Yargıtay Kararı 14. Hukuk Dairesi 2013/4636 E. 2013/6583 K. 02.05.2013 T.

YARGITAY KARARI
DAİRE : 14. Hukuk Dairesi
ESAS NO : 2013/4636
KARAR NO : 2013/6583
KARAR TARİHİ : 02.05.2013

MAHKEMESİ :Sulh Hukuk Mahkemesi

Davacı vekili tarafından, davalı aleyhine 19.07.2011 gününde verilen dilekçe ile ortaklığın giderilmesi istenmesi üzerine yapılan duruşma sonunda; davanın kabulüne dair verilen 11.12.2012 günlü hükmün Yargıtayca incelenmesi davalı vekili tarafından istenilmekle süresinde olduğu anlaşılan temyiz dilekçesinin kabulüne karar verildikten sonra dosya ve içerisindeki bütün evrak incelenerek gereği düşünüldü:
K A R A R
Yapılan yargılamaya, toplanan delillere ve dosya içeriğine göre, mahkeme kararı ve dayandığı gerekçeler usul ve yasaya uygun bulunduğundan yerinde olmayan temyiz itirazlarının reddiyle hükmün ONANMASINA, taşınmaz malın satış bedelinden düşecek paranın % 011,38 oranında hesaplanacak onama harcından peşin alınan 24,30 TL’nin mahsubu ile bakiyesinin temyiz edene yükletilmesine, 02.05.2013 tarihinde oyçokluğu ile karar verildi.
KARŞI OY
Dava, Türk Medeni Kanununun 699. maddesi uyarınca iki adet taşınmazın, mümkünse aynen taksimi, değilse satılarak ortaklığın giderilmesi talebine ilişkindir.
Mahkemece, ortaklığın satış suretiyle giderilmesine karar verilmiş, hükmü davalı aynen taksim mümkün olduğu gerekçesi ile temyiz etmiştir.
Dava konusu taşınmazlar … Köyü 286 ve 288 no’lu tarla niteliğinde parseller olup, davacı ve davalı paydaştır.
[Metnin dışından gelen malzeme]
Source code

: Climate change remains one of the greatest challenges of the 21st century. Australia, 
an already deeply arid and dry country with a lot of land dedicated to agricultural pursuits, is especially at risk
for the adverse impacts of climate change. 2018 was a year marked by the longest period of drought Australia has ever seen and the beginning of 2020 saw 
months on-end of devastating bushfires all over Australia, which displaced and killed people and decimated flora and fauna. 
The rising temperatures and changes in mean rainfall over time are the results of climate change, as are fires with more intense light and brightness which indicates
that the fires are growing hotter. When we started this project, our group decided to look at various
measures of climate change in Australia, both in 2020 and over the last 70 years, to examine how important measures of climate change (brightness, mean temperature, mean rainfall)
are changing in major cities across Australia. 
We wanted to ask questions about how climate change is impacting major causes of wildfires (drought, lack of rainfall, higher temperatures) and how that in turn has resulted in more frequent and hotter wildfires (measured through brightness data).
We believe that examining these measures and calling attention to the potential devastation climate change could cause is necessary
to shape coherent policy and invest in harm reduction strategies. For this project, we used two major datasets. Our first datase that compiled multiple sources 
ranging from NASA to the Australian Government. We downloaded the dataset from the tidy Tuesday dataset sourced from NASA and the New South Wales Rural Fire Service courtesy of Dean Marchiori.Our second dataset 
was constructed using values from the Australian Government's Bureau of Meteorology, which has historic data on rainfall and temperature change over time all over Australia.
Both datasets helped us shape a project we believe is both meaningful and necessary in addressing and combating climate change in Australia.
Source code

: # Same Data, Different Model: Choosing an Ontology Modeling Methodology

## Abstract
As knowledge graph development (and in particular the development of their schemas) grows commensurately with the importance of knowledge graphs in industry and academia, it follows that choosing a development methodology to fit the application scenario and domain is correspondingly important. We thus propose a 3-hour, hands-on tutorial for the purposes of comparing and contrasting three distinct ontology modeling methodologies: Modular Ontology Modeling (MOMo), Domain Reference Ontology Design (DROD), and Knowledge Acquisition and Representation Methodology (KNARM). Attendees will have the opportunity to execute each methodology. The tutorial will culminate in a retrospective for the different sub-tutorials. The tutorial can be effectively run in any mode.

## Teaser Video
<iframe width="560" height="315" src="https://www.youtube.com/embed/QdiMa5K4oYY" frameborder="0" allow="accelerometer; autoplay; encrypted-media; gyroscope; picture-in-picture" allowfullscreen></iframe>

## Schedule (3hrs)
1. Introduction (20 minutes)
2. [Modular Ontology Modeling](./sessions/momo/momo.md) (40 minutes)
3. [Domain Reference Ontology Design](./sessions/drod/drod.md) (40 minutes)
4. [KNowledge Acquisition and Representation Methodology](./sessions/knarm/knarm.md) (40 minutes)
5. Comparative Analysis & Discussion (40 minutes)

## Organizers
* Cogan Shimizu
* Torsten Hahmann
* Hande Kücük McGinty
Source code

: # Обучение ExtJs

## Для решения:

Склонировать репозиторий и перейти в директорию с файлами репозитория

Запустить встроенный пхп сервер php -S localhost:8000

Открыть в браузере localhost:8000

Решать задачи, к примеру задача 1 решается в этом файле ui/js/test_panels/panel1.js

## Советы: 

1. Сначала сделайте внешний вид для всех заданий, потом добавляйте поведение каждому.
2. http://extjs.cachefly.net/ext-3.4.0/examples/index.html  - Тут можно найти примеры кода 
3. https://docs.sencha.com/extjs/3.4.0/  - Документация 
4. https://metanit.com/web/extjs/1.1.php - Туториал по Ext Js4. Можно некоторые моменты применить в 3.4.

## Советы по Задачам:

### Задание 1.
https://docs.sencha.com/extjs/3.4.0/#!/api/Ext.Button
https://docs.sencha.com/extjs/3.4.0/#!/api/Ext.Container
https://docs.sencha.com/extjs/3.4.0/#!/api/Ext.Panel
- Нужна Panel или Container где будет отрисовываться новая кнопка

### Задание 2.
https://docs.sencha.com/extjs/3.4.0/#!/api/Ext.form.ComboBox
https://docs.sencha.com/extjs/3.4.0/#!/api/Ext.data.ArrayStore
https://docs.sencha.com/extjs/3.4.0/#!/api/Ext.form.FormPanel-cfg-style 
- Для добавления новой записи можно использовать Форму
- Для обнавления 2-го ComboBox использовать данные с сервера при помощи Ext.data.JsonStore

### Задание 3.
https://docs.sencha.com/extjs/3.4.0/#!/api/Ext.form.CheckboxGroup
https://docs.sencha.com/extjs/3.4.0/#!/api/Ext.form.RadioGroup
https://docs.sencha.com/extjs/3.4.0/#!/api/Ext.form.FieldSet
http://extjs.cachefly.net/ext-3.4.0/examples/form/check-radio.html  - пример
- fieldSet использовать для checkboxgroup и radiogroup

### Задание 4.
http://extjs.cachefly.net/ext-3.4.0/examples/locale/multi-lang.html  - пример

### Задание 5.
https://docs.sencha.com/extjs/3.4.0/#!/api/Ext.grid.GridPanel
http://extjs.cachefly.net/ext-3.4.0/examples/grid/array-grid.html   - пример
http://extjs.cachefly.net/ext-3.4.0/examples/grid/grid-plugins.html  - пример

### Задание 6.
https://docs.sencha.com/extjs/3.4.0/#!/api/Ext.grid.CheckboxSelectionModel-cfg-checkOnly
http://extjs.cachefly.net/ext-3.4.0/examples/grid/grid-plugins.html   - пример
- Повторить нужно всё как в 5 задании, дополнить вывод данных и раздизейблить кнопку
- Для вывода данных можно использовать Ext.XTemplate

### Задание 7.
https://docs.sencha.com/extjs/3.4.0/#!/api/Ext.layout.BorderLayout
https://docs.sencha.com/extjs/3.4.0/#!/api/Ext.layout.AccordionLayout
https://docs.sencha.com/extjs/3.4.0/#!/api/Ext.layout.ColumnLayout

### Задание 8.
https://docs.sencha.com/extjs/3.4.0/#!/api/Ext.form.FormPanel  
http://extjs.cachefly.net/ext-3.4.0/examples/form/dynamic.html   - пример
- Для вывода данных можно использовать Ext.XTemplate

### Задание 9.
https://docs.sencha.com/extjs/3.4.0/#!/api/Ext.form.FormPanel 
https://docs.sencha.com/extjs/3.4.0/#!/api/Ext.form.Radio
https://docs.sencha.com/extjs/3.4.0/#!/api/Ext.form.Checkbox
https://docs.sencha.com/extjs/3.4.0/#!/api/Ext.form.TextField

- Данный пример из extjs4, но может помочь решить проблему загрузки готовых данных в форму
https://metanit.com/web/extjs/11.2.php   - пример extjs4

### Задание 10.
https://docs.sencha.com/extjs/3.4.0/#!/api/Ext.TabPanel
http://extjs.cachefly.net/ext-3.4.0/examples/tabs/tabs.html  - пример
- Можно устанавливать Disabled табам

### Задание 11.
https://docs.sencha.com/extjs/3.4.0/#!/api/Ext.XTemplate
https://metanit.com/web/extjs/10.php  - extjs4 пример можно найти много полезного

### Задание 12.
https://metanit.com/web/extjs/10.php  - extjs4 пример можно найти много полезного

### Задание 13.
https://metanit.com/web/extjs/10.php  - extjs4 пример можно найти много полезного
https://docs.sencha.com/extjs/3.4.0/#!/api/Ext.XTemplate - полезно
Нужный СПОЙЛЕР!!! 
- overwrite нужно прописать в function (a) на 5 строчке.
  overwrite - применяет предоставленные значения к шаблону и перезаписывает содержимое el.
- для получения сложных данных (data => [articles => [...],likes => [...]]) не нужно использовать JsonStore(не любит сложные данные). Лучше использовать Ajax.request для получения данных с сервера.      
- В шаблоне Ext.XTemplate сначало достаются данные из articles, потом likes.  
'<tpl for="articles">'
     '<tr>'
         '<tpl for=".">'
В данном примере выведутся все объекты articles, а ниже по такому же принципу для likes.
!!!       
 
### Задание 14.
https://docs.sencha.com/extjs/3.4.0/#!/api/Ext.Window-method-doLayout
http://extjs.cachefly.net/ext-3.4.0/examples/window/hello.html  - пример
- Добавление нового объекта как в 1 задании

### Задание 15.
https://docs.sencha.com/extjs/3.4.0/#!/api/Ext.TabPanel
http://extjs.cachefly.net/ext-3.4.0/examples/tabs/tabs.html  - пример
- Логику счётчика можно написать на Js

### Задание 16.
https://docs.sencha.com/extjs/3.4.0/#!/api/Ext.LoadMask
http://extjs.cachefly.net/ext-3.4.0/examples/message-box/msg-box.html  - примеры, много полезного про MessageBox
Miktar itibarı ile de 89.565,00 m2 ve 62.133,00 m2’dir.
Keşifte dinlenen teknik bilirkişi dava konusu taşınmazın toplam yüzölçümlerinin 151.698,00 m2 olduğu, zeminde birleşik vaziyette kullanıldıklarını, her iki parselin içinden DSİ sulama kanalının geçtiğini, tarımsal özellikleri ve değerlerinin aynı olduğu, taşınmazların kadastrol yolunun olmadığını, bu nedenle de ifrazının mümkün olmadığını belirtmiştir.
Taşınmazların bulunduğu pafta da incelendiğinde taşınmazların kadastrol yolunun bulunmadığı anlaşılmaktadır.
Ancak taşınmazların yüzölçümlerinin ve toprak niteliklerin aynı olduğu bilirkişi raporuna göre sabittir. Gayrimenkullerin hala kadastrol yolunun olmadığı da kesindir. Dolayısıyla bilirkişinin yol olmadığından ifrazının yapılamayacağına ilişkin belirtmesinin dayanağı zaten yoktur. Plansız alanlar imar yönetmeliğinde belirtilen yola cephe şartı, mevcut bir yola cephesi olan parsellerin ifrazı ile ilgili olup, halihazırda taşınmazlarının yola cephesi olmadığından ifrazının olamayacağı kabul edilemez. Az yukarıda da belirtildiği gibi taşınmazların halen yola cephesi yoktur ve ihaleden alınan da bu şekli ile kullanılacak, ihtiyac halinde geçit hakkı davacı açacaktır. Dolayısıyla paydaş sayısının azlığı ve arazilerinin yüzölçümü nazara alındığında aynen taksimi veya ivaz ilavesi ile taksimi mümkün olup, bu hususunun ayrıca İl idare kurulundan sorularak saptanması gerekir.
Bütün bunlar araştırılmadan, taşınmazların dayanaksız bilirkişisi raporuna göre aynen taksimi mümkün görülmediğinden ortaklığın, satış kararı verilerek giderilmesine ilişkin yerel mahkeme kararının bozulması düşüncesi ve sayın çoğunluğun onama görüşüne katılmıyorum.